## PAGE EXTRACT

The State filed no affidavits controverting the facts stated above and such facts are undisputed, and in this summary judgment action must be taken as true.

If the correct rule is followed in the case at bar a judgment could not be rendered for the State. All the evidence is that this lease was executed in good faith by all the parties; that it was the only lease Mr. Standard could get due to the adverse claims of the State and Humble; and that a lease plus a suit for mandamus in this Court was necessary to overturn the Commissioner’s wrongful usurpation of power. Mr. Standard’s position that he had the right to lease the land for oil and gas development was upheld by our judgment in the mandamus action.

The majority opinion disposes of the plea of res judicata on the ground that the validity of the original lease was not brought into question except in the determination of whether the Land Commissioner or Mr. Standard had the power to lease the 60 acres. In order to be entitled to a determination of this point, it was incumbent upon Standard and Trace to tender a valid lease. The fact that this Court issued its writ of mandamus necessarily means the lease tendered was in all respects valid. It is elementary that this Court cannot mandamus the Commissioner to file an invalid lease. Callahan v. Giles, 137 Tex. 571, 155 S.W.2d 793, 795 (1941); Wortham v. Walker, 133 Tex. 255, 128 S.W.2d 1138, 1151 (1939); American Book Company v. Marrs, 113 Tex. 291, 253 S.W. 817, 818(1) (1922); Lowe and Archer: Injunction and Other Extraordinary Proceedings (1957), § 474, Mandamus Sec. 484, and cases there cited.

## INSTRUCTION 1
According to the opinion excerpt, what can this Court not compel the Commissioner by mandamus to do?
## INSTRUCTION 2
Transcribe the opinion excerpt, everything from "The State filed" down to "the mandamus action.".
The rows after this point have no connection to the opinion excerpt.

## INFORMATION SHOWN
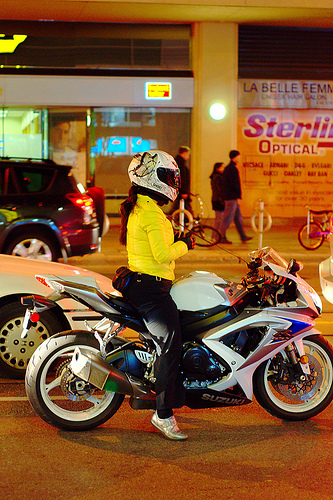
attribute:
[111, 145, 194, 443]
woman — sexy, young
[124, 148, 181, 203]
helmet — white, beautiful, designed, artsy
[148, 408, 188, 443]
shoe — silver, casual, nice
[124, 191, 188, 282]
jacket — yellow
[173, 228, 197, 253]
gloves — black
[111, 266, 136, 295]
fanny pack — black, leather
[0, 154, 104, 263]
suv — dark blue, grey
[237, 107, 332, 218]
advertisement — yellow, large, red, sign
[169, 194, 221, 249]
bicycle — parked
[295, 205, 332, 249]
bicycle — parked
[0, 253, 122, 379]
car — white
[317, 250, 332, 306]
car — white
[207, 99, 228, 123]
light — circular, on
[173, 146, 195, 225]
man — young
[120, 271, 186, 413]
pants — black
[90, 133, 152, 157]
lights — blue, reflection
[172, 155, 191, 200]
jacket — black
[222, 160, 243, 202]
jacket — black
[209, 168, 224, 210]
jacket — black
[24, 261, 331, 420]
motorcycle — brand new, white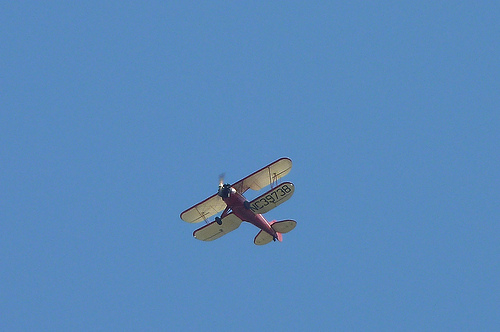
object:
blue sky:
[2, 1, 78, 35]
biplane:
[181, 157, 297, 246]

## TASK SOLUTION 1
File an invalid lease.

## TASK SOLUTION 2
The State filed no affidavits controverting the facts stated above and such facts are undisputed, and in this summary judgment action must be taken as true.

If the correct rule is followed in the case at bar a judgment could not be rendered for the State. All the evidence is that this lease was executed in good faith by all the parties; that it was the only lease Mr. Standard could get due to the adverse claims of the State and Humble; and that a lease plus a suit for mandamus in this Court was necessary to overturn the Commissioner’s wrongful usurpation of power. Mr. Standard’s position that he had the right to lease the land for oil and gas development was upheld by our judgment in the mandamus action.